I’ve never thought of myself as patriotic. I do have a certain affection for the United States, but only because it’s my home. I’ve long recognized that there are dozens of other countries I could have been born in where my life would be about the same or better. The whole “greatest country in the world” thing is, and always has been, nonsense. Not just for the US, any country making that claim is absurd. This weekend, it seems, after the Supreme Court’s disastrous week, a bunch of other people may be coming around to my way of thinking.
For the first time I can remember, I’m seeing calls from people saying, “don’t celebrate the Fourth of July.” Well, good for me, I literally don’t remember the last time I celebrated the Fourth, if I ever really have. I can’t remember any family barbecues when I was young. I’ve never hosted one as an adult. July 4th has always been a time of making fun of people for playing a Russian celebration of defeating Napolean, who was our ally, because it has cannon noises in it. It’s been a time of getting annoyed at all the illegal fireworks displays that happen. It’s been a time of terrorized pets and making excuses to avoid other people’s celebrations.
Except, what does not celebrating the Fourth mean? I’m my case, I think it means I prefer quiet, I hate the summer, I have a strong sense of irony, I like animals, and I keep to myself. That’s about it. It isn’t a statement, and I don’t even see how it could be. If you’re like me, it just means keeping yourself comfortable. If you’re not like me, it probably means depriving yourself of some enjoyable experiences. In other words, it doesn’t mean or do anything.
It seems that the many people saying they won’t celebrate the Fourth are new to this lack of patriotism. As someone with experience, I’m duty bound to try to help the newbies. Here are some things to keep in mind:
- As stated above, there’s a difference between feeling patriotic and caring about your home.
- Celebrating or not celebrating a holiday is a giant whatever. Do whatever feels right to you.
- Even non-patriots can and should try to make things better. That means voting, protesting, sharing your thoughts and feelings, writing to your elected officials, and all that stuff. Just because we’re not patriotic doesn’t mean we can’t work towards a country we can be patriotic about.
- Don’t judge anyone based on their levels of patriotism. This one goes for patriots, too.
- Lack of patriotism is freeing. Use that freedom. You are not beholden to any institutions or ways of doing things. Get creative when making change. We don’t need to keep anything that isn’t good.
- At the same time, it’s OK to like some things about a country without feeling patriotic.
- A positive thing about losing your patriotism is it’s a cure for exceptionalism. People are people wherever they live or come from. It should create a sense of solidarity.
- Avoid cynicism. Change is better when it comes from a place of positivity.
- There are lots of us. Seek support when you can.
- Live your life. It doesn’t matter how bad things get, obsessing will not help.
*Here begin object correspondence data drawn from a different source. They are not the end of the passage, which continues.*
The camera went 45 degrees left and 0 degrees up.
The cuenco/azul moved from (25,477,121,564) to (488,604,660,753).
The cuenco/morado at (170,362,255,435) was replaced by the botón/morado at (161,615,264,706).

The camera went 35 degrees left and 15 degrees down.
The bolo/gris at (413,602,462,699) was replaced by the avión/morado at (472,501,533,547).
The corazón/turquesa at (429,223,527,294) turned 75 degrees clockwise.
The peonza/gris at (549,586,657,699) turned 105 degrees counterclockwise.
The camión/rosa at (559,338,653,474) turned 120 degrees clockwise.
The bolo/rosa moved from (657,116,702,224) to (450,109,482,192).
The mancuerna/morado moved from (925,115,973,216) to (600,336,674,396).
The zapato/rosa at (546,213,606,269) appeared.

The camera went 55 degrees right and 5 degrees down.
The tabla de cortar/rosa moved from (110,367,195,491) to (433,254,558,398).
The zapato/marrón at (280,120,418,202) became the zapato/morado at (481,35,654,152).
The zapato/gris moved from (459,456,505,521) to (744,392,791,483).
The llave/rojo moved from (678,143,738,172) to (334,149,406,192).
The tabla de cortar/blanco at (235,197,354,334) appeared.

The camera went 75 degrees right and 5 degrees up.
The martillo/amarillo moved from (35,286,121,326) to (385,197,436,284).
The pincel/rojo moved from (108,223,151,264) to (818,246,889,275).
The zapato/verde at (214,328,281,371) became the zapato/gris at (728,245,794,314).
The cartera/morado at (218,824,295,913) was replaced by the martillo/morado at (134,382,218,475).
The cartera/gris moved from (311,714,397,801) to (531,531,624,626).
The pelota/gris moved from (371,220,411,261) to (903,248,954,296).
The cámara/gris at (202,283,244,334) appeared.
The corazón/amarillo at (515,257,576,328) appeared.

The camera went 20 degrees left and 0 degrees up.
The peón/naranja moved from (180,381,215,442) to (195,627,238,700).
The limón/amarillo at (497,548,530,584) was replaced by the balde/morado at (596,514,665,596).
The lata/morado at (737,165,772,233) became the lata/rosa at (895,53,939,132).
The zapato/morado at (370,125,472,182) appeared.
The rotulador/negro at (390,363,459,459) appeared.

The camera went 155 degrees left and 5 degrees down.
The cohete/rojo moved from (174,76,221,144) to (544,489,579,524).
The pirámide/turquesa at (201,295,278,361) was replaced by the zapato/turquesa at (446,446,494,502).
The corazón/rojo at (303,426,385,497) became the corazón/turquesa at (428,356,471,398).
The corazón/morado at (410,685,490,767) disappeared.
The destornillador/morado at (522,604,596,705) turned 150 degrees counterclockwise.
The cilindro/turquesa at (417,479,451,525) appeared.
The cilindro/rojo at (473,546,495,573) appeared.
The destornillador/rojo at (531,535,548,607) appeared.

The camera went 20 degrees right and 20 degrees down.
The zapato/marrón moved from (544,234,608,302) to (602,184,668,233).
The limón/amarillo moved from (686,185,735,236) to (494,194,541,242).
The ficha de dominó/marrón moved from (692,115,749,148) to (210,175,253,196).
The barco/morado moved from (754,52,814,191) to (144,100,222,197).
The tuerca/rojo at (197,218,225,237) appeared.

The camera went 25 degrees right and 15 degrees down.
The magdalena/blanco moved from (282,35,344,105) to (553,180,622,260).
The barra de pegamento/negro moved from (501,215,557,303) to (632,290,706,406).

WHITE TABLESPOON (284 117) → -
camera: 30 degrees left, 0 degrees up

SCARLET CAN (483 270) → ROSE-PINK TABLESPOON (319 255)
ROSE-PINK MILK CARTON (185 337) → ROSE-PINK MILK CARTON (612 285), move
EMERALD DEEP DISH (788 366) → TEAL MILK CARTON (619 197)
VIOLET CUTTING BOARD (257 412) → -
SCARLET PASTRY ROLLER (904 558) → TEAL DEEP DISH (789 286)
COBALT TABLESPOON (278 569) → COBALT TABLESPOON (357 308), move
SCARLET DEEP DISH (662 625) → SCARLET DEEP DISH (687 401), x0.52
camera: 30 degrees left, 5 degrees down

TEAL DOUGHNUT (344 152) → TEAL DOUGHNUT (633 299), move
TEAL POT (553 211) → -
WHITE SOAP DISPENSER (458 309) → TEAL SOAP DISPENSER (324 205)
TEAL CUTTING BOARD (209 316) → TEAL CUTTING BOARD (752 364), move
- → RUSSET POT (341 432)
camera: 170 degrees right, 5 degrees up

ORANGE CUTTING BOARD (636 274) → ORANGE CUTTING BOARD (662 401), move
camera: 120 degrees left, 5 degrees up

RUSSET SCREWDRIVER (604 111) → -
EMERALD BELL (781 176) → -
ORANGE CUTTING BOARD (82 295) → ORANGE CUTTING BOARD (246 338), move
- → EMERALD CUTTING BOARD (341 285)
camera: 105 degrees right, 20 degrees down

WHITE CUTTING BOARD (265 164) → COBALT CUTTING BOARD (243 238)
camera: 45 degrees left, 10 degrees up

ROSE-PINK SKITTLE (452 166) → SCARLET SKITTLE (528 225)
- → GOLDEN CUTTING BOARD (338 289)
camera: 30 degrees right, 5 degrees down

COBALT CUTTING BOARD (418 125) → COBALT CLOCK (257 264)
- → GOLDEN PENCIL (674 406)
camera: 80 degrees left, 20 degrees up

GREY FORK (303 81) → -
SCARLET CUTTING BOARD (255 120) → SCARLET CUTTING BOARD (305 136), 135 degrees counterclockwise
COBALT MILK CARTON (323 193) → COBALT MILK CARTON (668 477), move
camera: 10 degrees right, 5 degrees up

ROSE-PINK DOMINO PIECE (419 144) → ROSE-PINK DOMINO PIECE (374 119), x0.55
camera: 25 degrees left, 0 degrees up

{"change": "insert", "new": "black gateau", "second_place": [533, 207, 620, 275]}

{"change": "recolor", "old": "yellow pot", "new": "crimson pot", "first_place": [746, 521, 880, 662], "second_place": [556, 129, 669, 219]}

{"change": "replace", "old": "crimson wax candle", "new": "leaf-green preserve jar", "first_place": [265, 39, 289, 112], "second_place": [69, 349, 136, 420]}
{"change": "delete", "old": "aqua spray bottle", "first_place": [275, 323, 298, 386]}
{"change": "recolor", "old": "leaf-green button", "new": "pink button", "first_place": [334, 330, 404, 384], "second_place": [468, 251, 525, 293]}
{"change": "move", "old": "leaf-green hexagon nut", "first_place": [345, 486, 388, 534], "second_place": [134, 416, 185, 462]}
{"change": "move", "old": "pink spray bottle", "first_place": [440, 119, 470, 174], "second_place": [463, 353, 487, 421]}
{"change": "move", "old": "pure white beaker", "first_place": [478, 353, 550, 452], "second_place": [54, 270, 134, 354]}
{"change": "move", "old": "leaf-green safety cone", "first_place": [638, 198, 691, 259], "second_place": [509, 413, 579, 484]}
This week was a disaster any way you look at it. But maybe there’s an upside. Maybe the Supreme Court has upset enough people to motivate them. That puts all kinds of possibilities on the table. We may see adequate numbers voting in each and every election. We might get loud protests. We might get real civil disobedience. We might end up with a general strike. Maybe a Constitutional Convention. All of the above would be my unpatriotic dream come true.